Varnish is an old-school finish that is still in use today. It consists of natural plant resins, drying oil and solvents. Varnish is used on woodworking that is exposed to water such as in marine applications, and it can also be used on stairs or hardwood floors. Varnish takes far longer to dry than lacquer but is just as durable. A few rags is all you need to apply varnish to the wood that you want to protect.
Form the rag into a ball shape and hold the ends together so that the ball end of the rag is facing down away from your hand. Use a cotton cloth that is as smooth as you can find. A plain white T-shirt is a good example. Keep five or so T-shirt rags available and switch them out when they become saturated.
Dip the rag ball into the can of varnish and allow it to soak for 10 seconds. Start in the middle of the object you are varnishing. Place the rag down and begin making strokes that go with the grain of the wood. Use short strokes at first, then go back over it with longer strokes to even out the varnish.
Stroke from the centre to the outside, working your way toward the edges of the object you are varnishing.
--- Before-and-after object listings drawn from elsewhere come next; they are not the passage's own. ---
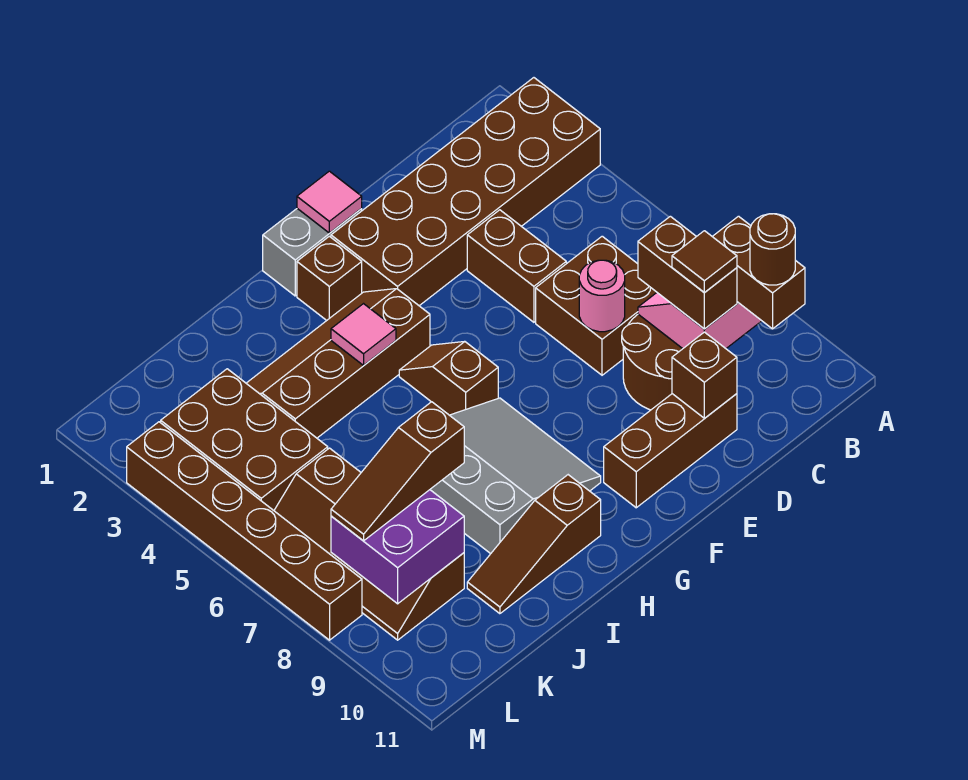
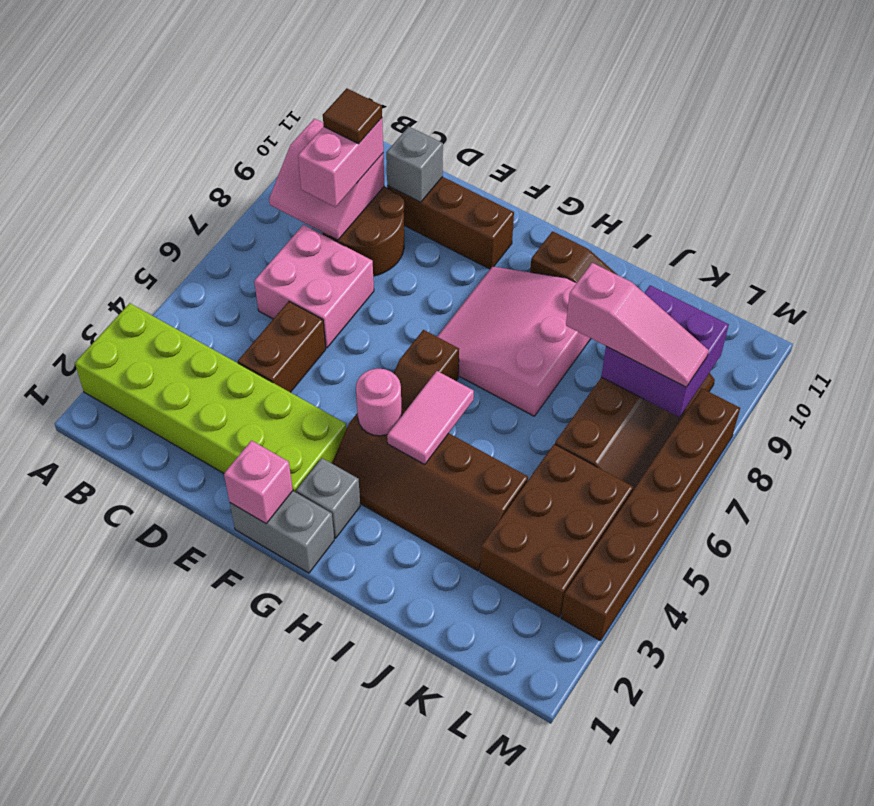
brown 2x6 brick [331,78,600,306] -> lime 2x6 brick [75,303,347,492]
brown 1x2 brick [712,216,805,329] -> none
brown 1x1 round brick [750,214,795,285] -> none
brown 2x2 brick [536,236,657,375] -> pink 2x2 brick [254,225,374,348]
brown 1x2 brick [638,216,737,329] -> pink 1x2 brick [298,118,383,207]
pink 1x1 round brick [579,260,625,332] -> pink 1x1 round brick moved to [356,369,402,436]
brown 1x1 brick [672,332,737,418] -> grey 1x1 brick [386,127,443,202]
pink 1x1 tile [297,171,362,233] -> pink 1x1 brick [224,441,293,523]
brown 1x1 brick [297,236,362,321] -> grey 1x1 brick [296,458,360,538]
grey 3x3 slope [430,398,601,554] -> pink 3x3 slope [437,267,591,416]
pink 1x1 tile [331,304,396,365] -> pink 1x2 tile [387,371,474,465]
brown 1x3 slope [331,402,464,541] -> pink 1x3 slope [566,263,709,387]

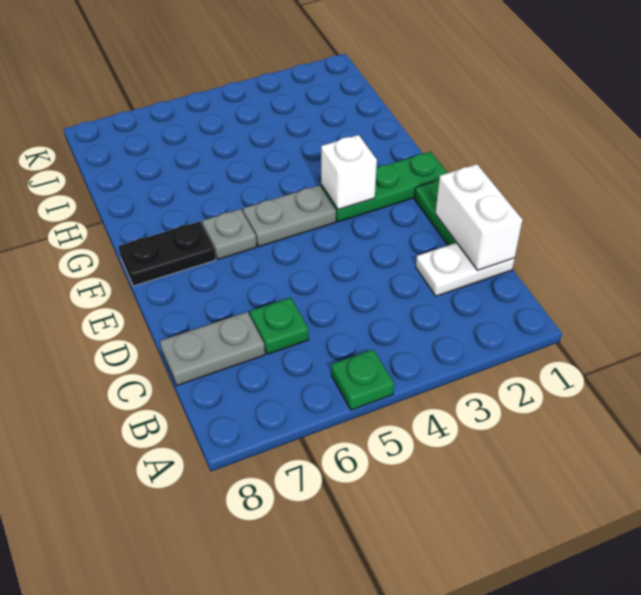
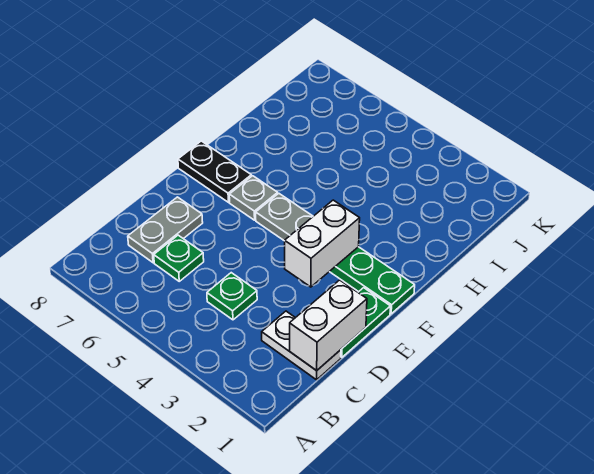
green 1x1 plate [331,349,394,410] -> green 1x1 plate moved to [207,273,257,320]
grey 1x2 plate [160,312,265,385] -> grey 1x2 plate turned to [128,197,203,263]
white 1x1 brick [321,135,377,209] -> white 1x2 brick [285,200,360,287]

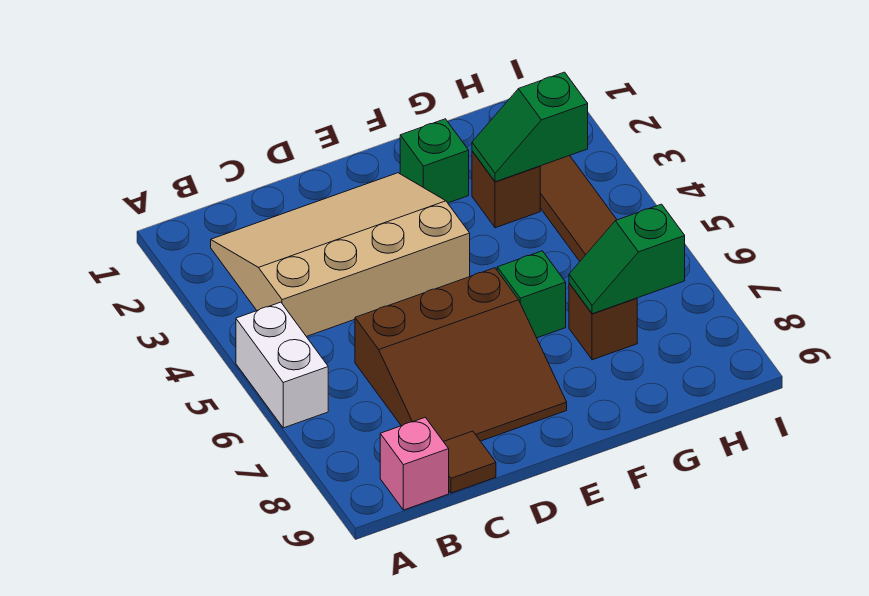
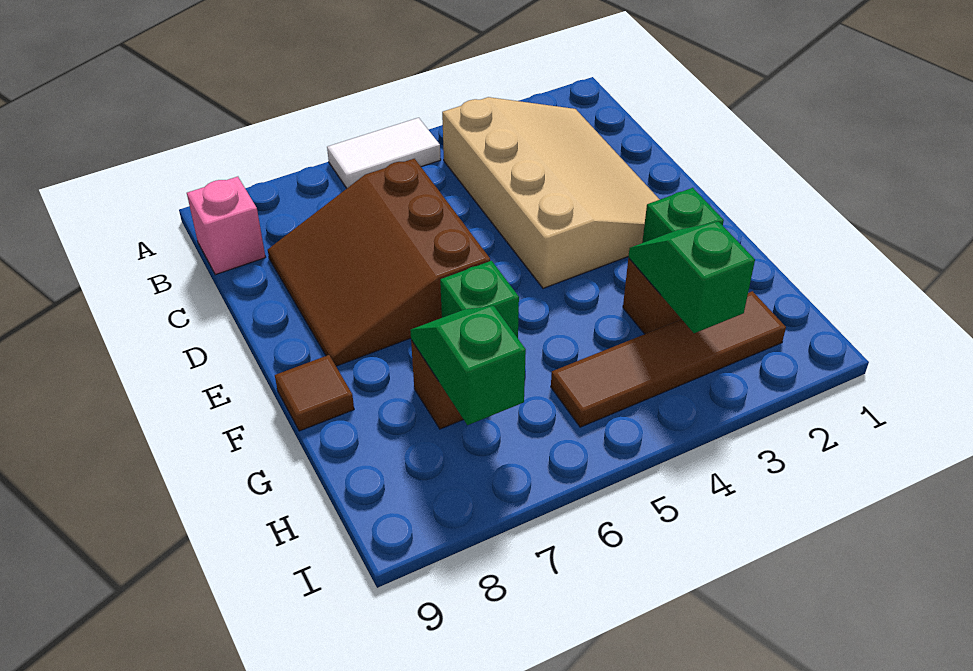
white 1x2 brick [236,302,328,428] -> white 1x2 tile [327,118,441,188]
brown 1x1 tile [443,431,496,493] -> brown 1x1 tile moved to [275,355,354,431]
Squeeze the ball over the can to get excess varnish out of the cloth.
Stroke over any small pools of varnish that might have accumulated near the centre. When you come to the edges of the object, pull the cloth off evenly and quickly to prevent varnish from pooling on the edges.
Brush lightly over the varnish while it is still wet with a cloth that is damp with varnish. Examine the surface and wipe off any drips, sags or runs with a clean, dry cloth.
Keep a dry rag handy for spills and drips. Wearing rubber gloves is a good idea when working with varnish or any other paint or finishing product.
Always work with varnish in a well-ventilated area to prevent being overcome by fumes.